╭─ TEXT SHOWN

Quick Take:
After Wallace Baine went looking for whether the part of Santa Cruz east of downtown should be called “Midtown” or “Eastside,” we polled Lookout readers for their opinions. Many weighed in, and though one option was the clear favorite, it definitely wasn’t a debate-ending landslide.
In October, ignoring my better judgment to do otherwise, I decided to swing a big stick at an even bigger hornets nest: Regarding the part of Santa Cruz that contains Shopper’s Corner, Charlie Hong Kong and other beloved local businesses and landmarks, is it “Midtown”? Or is it “Eastside”?
Or, maybe it’s both? Neither?
I wish I could report that, due to wide community consensus and a harmonious mind meld of everyone who lives and/or works within a 3-mile radius of the Rio Theatre, we can now declare, without equivocation or caveat, that henceforth that area will always and forever be known as one thing or the other. But, alas, we cannot.
Opinions on what that part of town should be called apparently belong in a category with fingerprints and snowflakes — no two are alike.
As part of our piece, we established a poll and we asked for more feedback on the most thorny issue of our time. About 430 people voted in the poll. The results? “Eastside” scored 50%, against about 32% for “Midtown,” 14% for “Seabright,” and 2% for “Branciforte.” Another 2% chose “none of the above” and nominated their own choice.
What does it all mean? Well, Joe Biden was elected president on roughly the same percentage that “Eastside” achieved in our poll. So, there’s a temptation here to plant an Eastside flag in front of The Crepe Place and be done with the whole thing. But the references to and signage of “Midtown” in the area aren’t going away. And, of all people, Santa Cruzans should realize the futility of arguing against the tide going out.
Of the many comments we received on the story, many confirmed our general sense that “Eastside” partisans were more militant on the matter than the “Midtown” voters:
“EASTSIDE! Born and raised in Santa Cruz. My parents and theirs before them called it EASTSIDE, which is the correct answer.”
“EASTSIDE!!!!! Midtown is a made-up BS name!”
The notion that “Midtown” is merely a tawdry marketing designation lingers with the “Eastside” crowd: “Midtown is just marketing hype” and “Midtown is a made-up marketing idea and should be eliminated.”
Of course, no one mentions that “Eastside” — as well as “Westside” and many other neighborhood place names — has been used for marketing purposes as well. The claim that “Midtown” is somehow inauthentic because it was coined as a commercial term brings us to the question of how “authentic” any other local place name can be. For instance, the Santa Cruz Museum of Natural History tells us that the Seabright community was named by a 19th-century developer named F.M. Mott, who borrowed it from a place name on the New Jersey shore. But who’s to say to what degree real estate marketing played in Mr. Mott’s adoption of that name? And how is that name origin any more organic than Midtown’s?
Yet, the “Midtown” voters are not ready to concede that “Midtown” is a sales gimmick that popped up only last Thursday — “Midtown, for sure, and has been for 40 years. Just ask us folks born and raised in the neighborhood. And the next generation of Midtownie kiddos know where they’re from. Midtown, the heart of Santa Cruz!”

╰─
╭─ EXTRACTED ENTRIES

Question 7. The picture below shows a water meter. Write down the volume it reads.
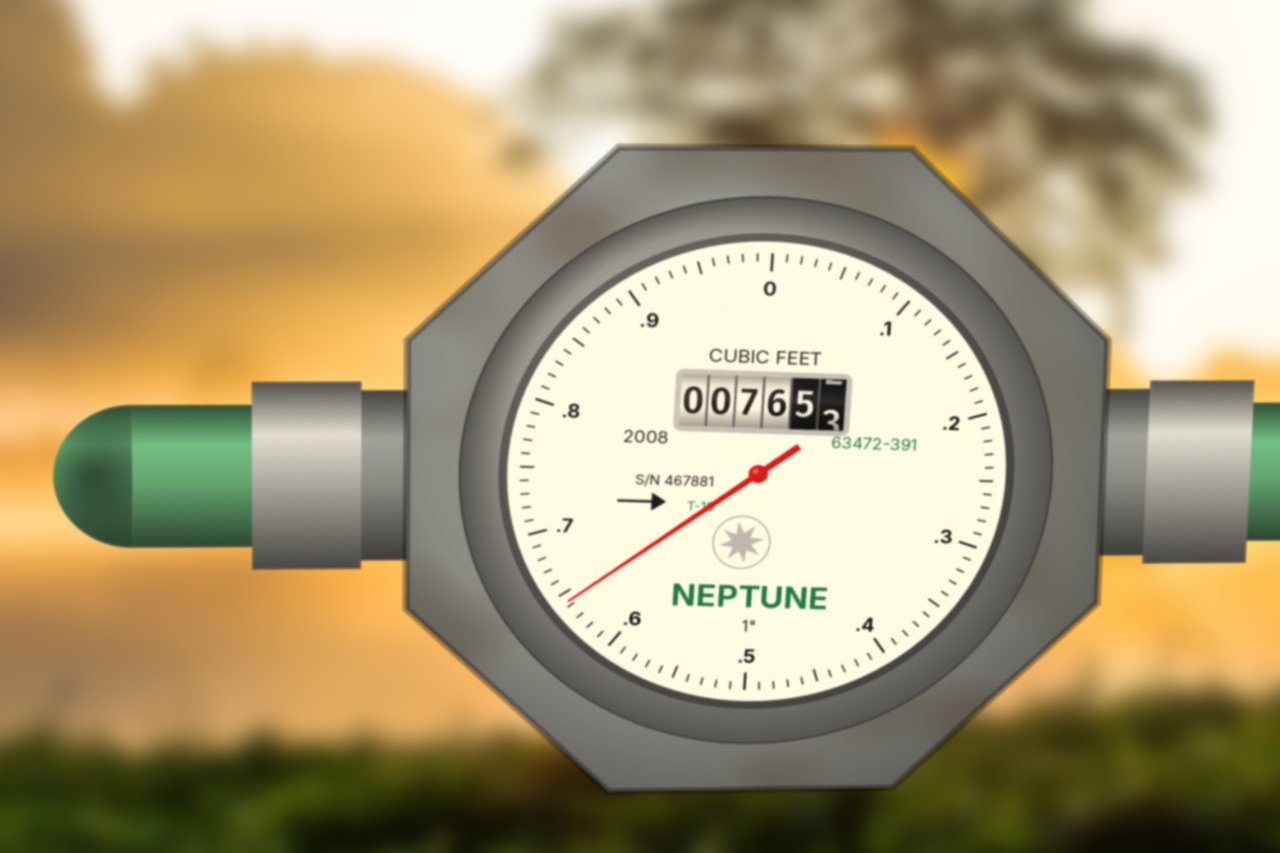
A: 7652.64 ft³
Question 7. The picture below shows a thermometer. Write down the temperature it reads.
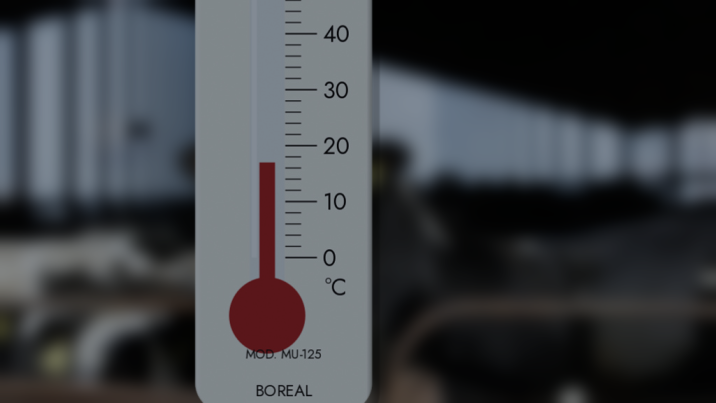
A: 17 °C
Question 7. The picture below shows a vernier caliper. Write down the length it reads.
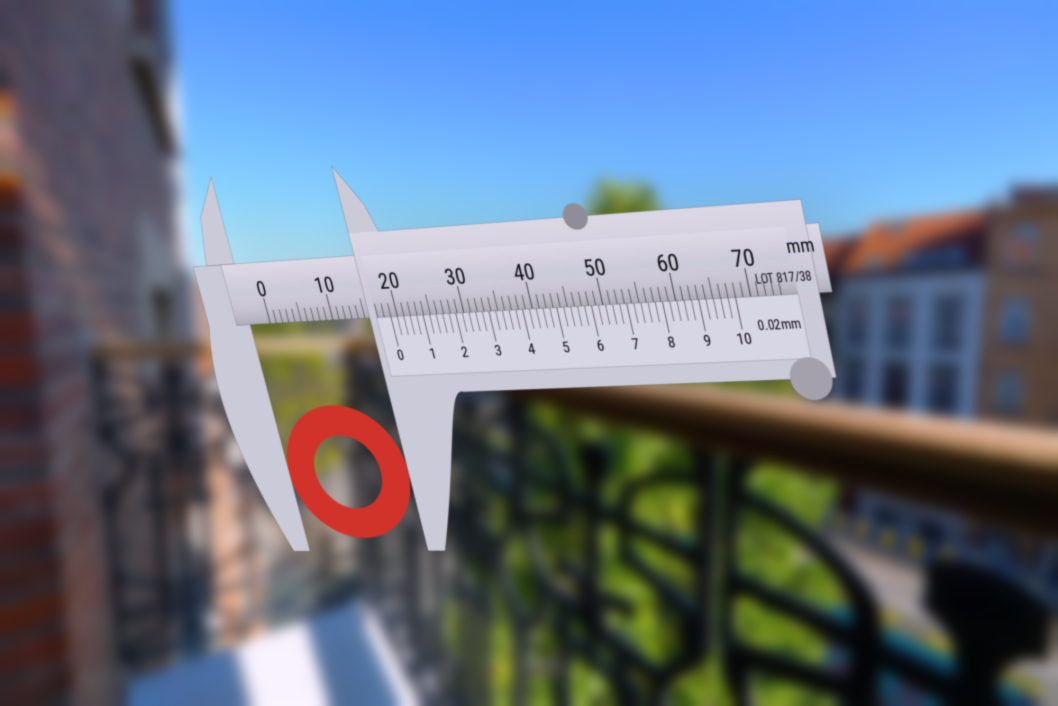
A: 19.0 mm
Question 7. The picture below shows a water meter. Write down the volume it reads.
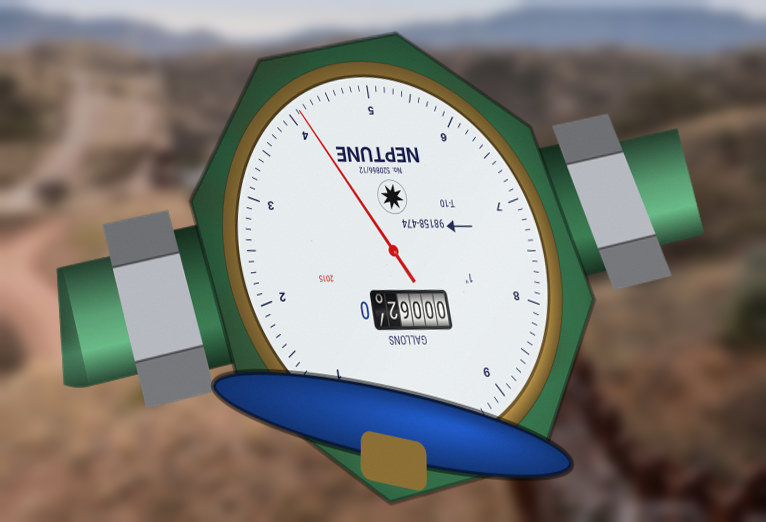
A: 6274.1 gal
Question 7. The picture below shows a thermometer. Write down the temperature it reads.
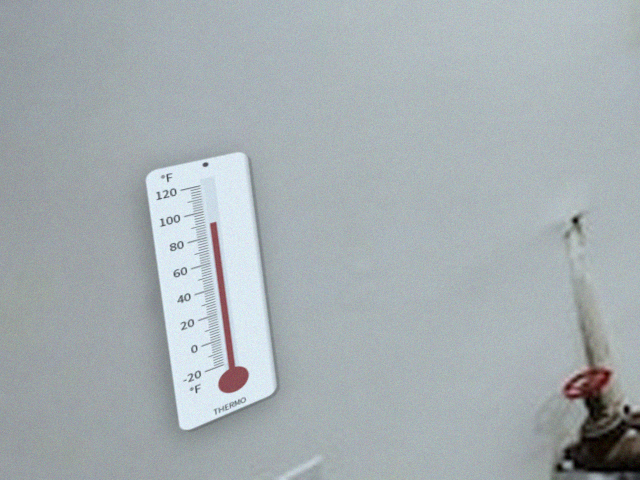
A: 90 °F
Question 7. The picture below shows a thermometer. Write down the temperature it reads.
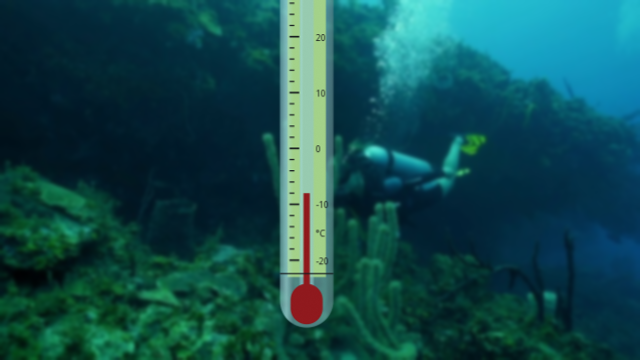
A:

╰─

From the article above on naming a Santa Cruz neighborhood, write out the passage that begins at the words "What does it" and stops after the words "tide going out.".

What does it all mean? Well, Joe Biden was elected president on roughly the same percentage that “Eastside” achieved in our poll. So, there’s a temptation here to plant an Eastside flag in front of The Crepe Place and be done with the whole thing. But the references to and signage of “Midtown” in the area aren’t going away. And, of all people, Santa Cruzans should realize the futility of arguing against the tide going out.